With a new Downton Abbey movie out, it’s really time we rewatch Gosford Park, which also featured Ivor Novello as a character. Stephen Tennant is mainly shown wearing colorful scarves, but after visiting his wiki page, I resent the movie not mentioning that Tennant’s stepdad Lord Grey was a bird lover whose older brother was the namesake for Earl Grey tea. Sassoon’s son George taking an interest in UFOs in the 1970’s and writing “The Radio Hacker’s Codebook” in the 90’s are just more reasons this movie needs a sequel – all these would’ve been cooler codas than Sassoon aging into Peter Capaldi, converting to catholicism in the 1960’s and being horrible to family and friends.

My first movie at the Landmark Midtown Art since Portrait of a Lady on Fire in early 2020. Glad to see some things haven’t changed (audio bleed through thin walls, indifferent projection quality) and some things have (they’ve stopped labeling which movie is on which screen, the lobby seems more haunted).

Camille is home during WWI waiting for her man, and when he sends a letter telling her to stop writing, she cuts her hair short and sneaks out of town, hoping to blend in with soldiers while tracking him down. She joins an increasingly suspicious troop company – turns out they’re deserters heading to the Belgian border, and they have a habit of pulling out makeshift instruments and singing a continuing song about a blind girl. The men get sick and fall in holes and hide in caves, she helps by killing a lookout guard, she admits her name is Camille but they continue thinking she’s a boy, somehow.

I was right to think this would pair well with A Very Long Engagement. She is Sylvie Testud (in Vengeance, stars in La Captive) and her man, who appears at the end, is Guillaume Depardieu (the same year he was very good in Don’t Touch the Axe). A European Barn Owl can be seen – and heard – towards the end, which gains the movie an automatic half star, but it doesn’t need to kiss up to me with owls, I was already charmed. On letterboxd it looks like nobody loved this, so now I guess I’ve gotta see his other features, which nobody also loved.

This was the end of a successful Cannes Fortnight, in which I watched a bunch of movies I’d never seen by directors who had new work premiering at Cannes: Serge Bozon, the Dardennes, Claire Denis, Hlynur Pálmason, Cristian Mungiu, George Miller, Sergei Loznitsa, Jerzy Skolimowski, and David Cronenberg.
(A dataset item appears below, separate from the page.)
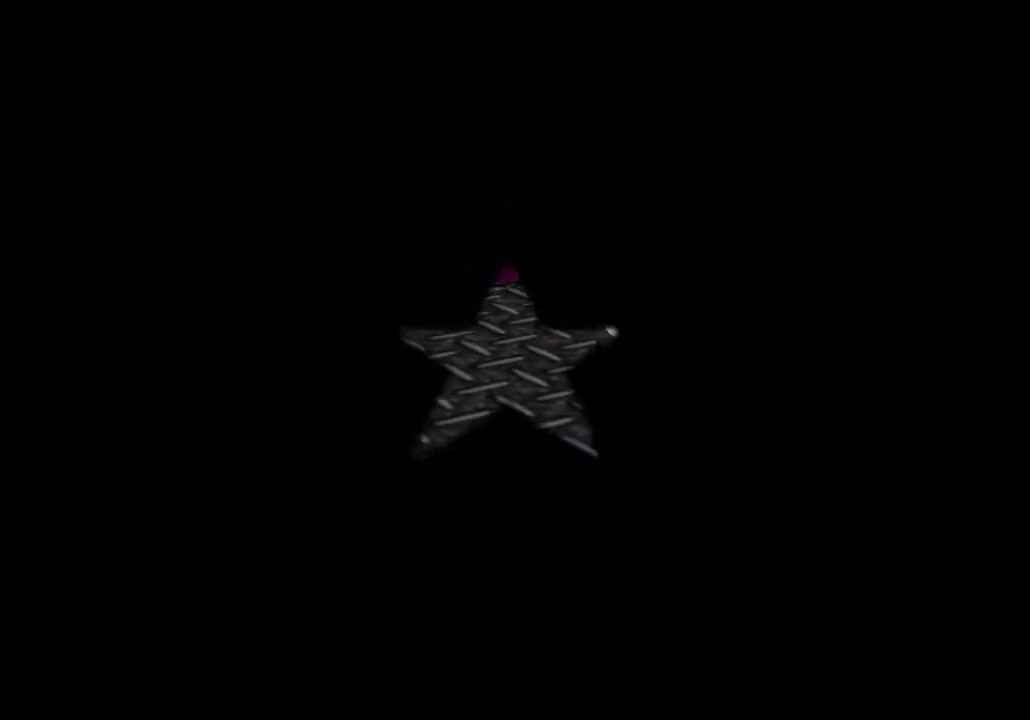
{"buttons": [], "left_stick": "center", "events": []}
First movie watched in 2022. I’d seen this before, but ages ago. Opens with voiceover and archival footage of mustacheless Chaplin directing. He makes fun of Edna, then introduces three classic shorts with new music.


A Dog’s Life (1918)

The Tramp kicks some cops’ asses, and fails to land a job. He gets robbed in a bar, and the proprietor responds by throwing him out – so much injustice in this movie. The bit with sausage-seller Syd is real good, as is the thief-puppeteering of Albert Austin.


Soldier Arms (1918)

He’s actually a war hero in this one, until it turns out to all have been a dream while exhausted during basic training, but for a while there Charlie had his own Inglorious Basterds, capturing the Kaiser along with a mustachioed Edna.

In disguise:


The Pilgrim (1923)

Plays the same cowboy song thrice – again he’s sort of a hero, again with a sort-of downer ending, the bet-hedging version of the better previous film. CC’s a prisoner on the run, stealing an Edward Norton-looking chaplain’s clothes. He gets the hell out of town, and the place where he lands was expecting a new minister, so he’s given lodging with a family with lovely daughter Edna. Runtime is padded when a horrible family comes to visit. More coincidences, sure why not, CC’s ex cellmate is in town and recognizes him, and Edna’s mom keeps a large amount of cash laying around. Criminal CC preventing his own partner in crime from robbing the girls he likes, somewhat ripped from His Regeneration in the Essanay days.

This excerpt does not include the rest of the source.